Print

Lactose Free Saffron Cheesecake

  • 5 Stars 4 Stars 3 Stars 2 Stars 1 Star No reviews
  • Author: Delphine Fortin
  • Cook Time: 30 mins
  • Total Time: 30 mins
  • Yield: serves 8
  • Category: Cakes and pies
  • Cuisine: Swedish recipes

A festival of flavors for your taste buds in a very easy recipe. Be prepared to fall in love with this saffron cheesecake!

Ingredients

Scale
  • 8.8 oz (250g) gingerbread cookies, preferably lactose-free as well
  • 5.3 oz (150g) lactose-free butter, at room temperature
  • 1g saffron
  • 1 sugar lump
  • 1 teaspoon rum (or other liquor)
  • 26.5 oz (750g) lactose-free cottage cheese
  • 2/3 cup (135g) granulated sugar
  • 6 large eggs
  • 1 cup (150g) fresh berries
  • 4 fresh mint leaves

Instructions

  1. Melt the crushed gingerbreads with a food processor. Add in the melted butter and mix with the gingerbread crumbs.
  2. Line with a baking paper the bottom of a form with a detachable edge, 10 inches in diameter. Press the gingerbread crumbs into the form and cool for 30 minutes in the refrigerator.
  3. Dissolve the saffron with the sugar lump and the rum.
  4. In a large bowl, stir together the cottage cheese, saffron and granulated sugar.

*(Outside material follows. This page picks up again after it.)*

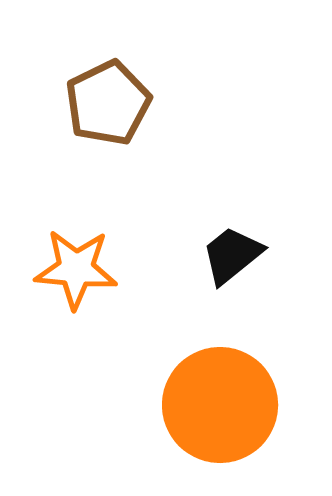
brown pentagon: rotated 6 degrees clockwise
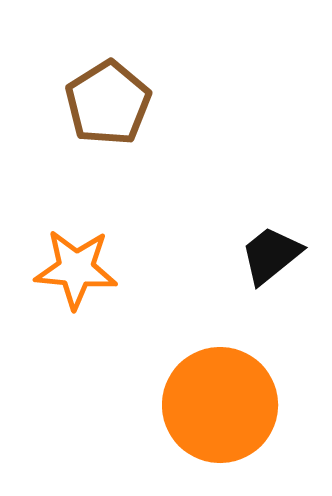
brown pentagon: rotated 6 degrees counterclockwise
black trapezoid: moved 39 px right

Beat in the eggs, one at a time, stirring vigorously after each addition.
  5. Blend the preparation with a stand mixer for 2-3 minutes so that no lump remains.
  6. Preheat the oven to 390°F (200°C). Pour the saffron cream evenly over the gingerbread bottom and bake for 30 minutes. Cool completely and then store for at least 2 hours before serving so that it solidifies. Just before serving, decorate with the fresh berries and some fresh mint leaves.